Called Fred at Current River hes got a good price on an alweld 1652JC with a 60/40 Jet. I was just wanting some opinions on whether or not this is gonna be a good boat. Most of the time it will be just me and a buddy fishing the river not alot of weight and stuff but from time to time might be taking the family for a ride on some local lakes. I just want to make sure this would do pretty much what i plan on doing plus this boat is more in my price range rather than a 17 footer just not sure about the 16 footer. I've been fishing out of a 14 foot jon for years so I'm sure it would be some improvement. Just looking for opinions and advice.

Thanks


----------



## Canoeman (Feb 3, 2012)

I guess with the 60/40 you might want to look into the combined weight..

Dryhull weight is 800 lbs..

https://www.alweld.com/jc_jet_boat.html

Then add motor,gas,batteries,people and gear.. 

Looks like getting close to 1500 lbs is max with that 60/40..
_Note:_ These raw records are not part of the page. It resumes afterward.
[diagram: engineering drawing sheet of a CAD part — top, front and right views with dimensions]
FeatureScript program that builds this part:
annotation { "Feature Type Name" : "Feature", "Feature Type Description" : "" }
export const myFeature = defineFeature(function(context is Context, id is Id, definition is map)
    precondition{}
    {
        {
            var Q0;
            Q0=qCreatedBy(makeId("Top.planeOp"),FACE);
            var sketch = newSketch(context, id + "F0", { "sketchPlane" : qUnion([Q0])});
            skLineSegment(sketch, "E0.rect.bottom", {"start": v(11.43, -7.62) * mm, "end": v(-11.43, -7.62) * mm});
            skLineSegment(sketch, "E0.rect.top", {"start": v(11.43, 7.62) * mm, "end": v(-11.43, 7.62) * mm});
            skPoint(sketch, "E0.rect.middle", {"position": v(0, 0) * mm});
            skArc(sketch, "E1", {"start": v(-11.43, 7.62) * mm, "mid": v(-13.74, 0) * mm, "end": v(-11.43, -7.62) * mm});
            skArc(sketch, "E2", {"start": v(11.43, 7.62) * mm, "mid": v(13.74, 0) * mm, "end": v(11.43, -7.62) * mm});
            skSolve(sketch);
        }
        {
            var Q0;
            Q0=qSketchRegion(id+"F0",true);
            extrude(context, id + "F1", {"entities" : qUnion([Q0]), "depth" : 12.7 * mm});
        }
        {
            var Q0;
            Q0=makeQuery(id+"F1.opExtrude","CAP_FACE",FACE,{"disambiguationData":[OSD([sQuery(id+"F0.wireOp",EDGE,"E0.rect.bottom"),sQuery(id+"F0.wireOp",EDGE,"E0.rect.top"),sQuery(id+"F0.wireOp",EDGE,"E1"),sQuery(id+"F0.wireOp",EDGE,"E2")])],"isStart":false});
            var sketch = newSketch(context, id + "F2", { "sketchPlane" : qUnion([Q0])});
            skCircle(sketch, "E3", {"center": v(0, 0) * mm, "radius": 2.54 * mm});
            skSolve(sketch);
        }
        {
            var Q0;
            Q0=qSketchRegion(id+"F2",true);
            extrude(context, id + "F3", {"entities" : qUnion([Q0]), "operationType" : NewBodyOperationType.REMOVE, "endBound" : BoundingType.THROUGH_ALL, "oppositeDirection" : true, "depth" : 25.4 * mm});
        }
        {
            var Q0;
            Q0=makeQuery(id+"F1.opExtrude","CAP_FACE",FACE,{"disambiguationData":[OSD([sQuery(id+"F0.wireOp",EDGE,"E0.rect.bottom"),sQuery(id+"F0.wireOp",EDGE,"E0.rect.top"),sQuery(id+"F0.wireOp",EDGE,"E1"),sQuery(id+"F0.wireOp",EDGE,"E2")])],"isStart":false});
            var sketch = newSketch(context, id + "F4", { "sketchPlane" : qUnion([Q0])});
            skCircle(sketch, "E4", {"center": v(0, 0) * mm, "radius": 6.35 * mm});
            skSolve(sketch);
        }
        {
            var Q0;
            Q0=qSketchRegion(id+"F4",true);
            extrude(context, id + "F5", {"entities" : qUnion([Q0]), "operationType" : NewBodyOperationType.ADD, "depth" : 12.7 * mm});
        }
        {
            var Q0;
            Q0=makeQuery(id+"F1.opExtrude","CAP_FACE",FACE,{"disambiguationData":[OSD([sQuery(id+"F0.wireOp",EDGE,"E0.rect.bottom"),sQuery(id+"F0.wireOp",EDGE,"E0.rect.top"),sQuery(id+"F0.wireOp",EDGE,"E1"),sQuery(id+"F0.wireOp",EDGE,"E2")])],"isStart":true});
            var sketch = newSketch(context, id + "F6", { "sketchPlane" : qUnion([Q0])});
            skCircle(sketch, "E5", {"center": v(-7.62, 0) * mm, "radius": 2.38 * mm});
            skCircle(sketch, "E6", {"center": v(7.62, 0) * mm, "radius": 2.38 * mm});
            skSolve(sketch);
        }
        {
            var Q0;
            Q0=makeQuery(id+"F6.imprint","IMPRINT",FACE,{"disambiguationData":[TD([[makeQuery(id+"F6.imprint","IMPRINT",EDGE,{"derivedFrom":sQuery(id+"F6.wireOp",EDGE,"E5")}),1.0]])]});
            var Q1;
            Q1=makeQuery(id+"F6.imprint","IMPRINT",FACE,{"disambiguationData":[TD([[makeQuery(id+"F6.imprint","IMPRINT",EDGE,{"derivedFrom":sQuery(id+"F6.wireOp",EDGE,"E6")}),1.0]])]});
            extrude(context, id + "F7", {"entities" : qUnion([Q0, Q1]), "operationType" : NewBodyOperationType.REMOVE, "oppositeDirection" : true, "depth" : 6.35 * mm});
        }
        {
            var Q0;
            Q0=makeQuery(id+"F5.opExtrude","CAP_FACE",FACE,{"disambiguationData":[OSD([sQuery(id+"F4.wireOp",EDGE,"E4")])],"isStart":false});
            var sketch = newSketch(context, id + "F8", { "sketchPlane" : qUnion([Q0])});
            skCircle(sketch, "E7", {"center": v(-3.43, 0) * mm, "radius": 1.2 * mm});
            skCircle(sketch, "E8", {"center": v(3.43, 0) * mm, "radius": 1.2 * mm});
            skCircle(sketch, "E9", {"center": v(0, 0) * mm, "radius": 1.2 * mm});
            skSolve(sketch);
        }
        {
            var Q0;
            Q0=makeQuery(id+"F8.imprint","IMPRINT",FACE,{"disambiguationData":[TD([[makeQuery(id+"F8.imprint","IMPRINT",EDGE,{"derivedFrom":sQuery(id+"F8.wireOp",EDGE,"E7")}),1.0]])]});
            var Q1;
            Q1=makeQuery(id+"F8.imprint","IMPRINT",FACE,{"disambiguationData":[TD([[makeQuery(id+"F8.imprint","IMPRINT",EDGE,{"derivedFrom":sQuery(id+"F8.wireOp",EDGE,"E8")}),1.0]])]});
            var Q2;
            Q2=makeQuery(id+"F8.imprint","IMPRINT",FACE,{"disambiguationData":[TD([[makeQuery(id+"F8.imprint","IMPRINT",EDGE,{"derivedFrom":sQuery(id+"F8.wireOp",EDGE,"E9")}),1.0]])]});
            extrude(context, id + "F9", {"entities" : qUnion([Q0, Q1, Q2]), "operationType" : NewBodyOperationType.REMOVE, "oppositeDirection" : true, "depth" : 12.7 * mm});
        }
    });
https://www.outboardjets.com/boatSelection.php

I have a 2008 Alweld 1856 JC with a 115 Merc Jet and it is a tank.. but it does what i need.

Id say go for it..


----------



## gotmuddy (Feb 4, 2012)

fred wont steer you wrong.


----------



## semojetman (Feb 4, 2012)

I had a 1648 with a 90/65 and it did good and it was a heavy boat.
the extra width will make it nicet.

And i agree fred will not sell you something you dont want.


----------



## sambrent18 (Feb 4, 2012)

Thanks guys, I just wanted to get some opinions and advice. I live in East TN and will probably go pick it up myself when I get ready to buy. I'm pretty confident this is what I'm looking for and its worth the trip versus having it shipped to me or buying from a local dealer.


----------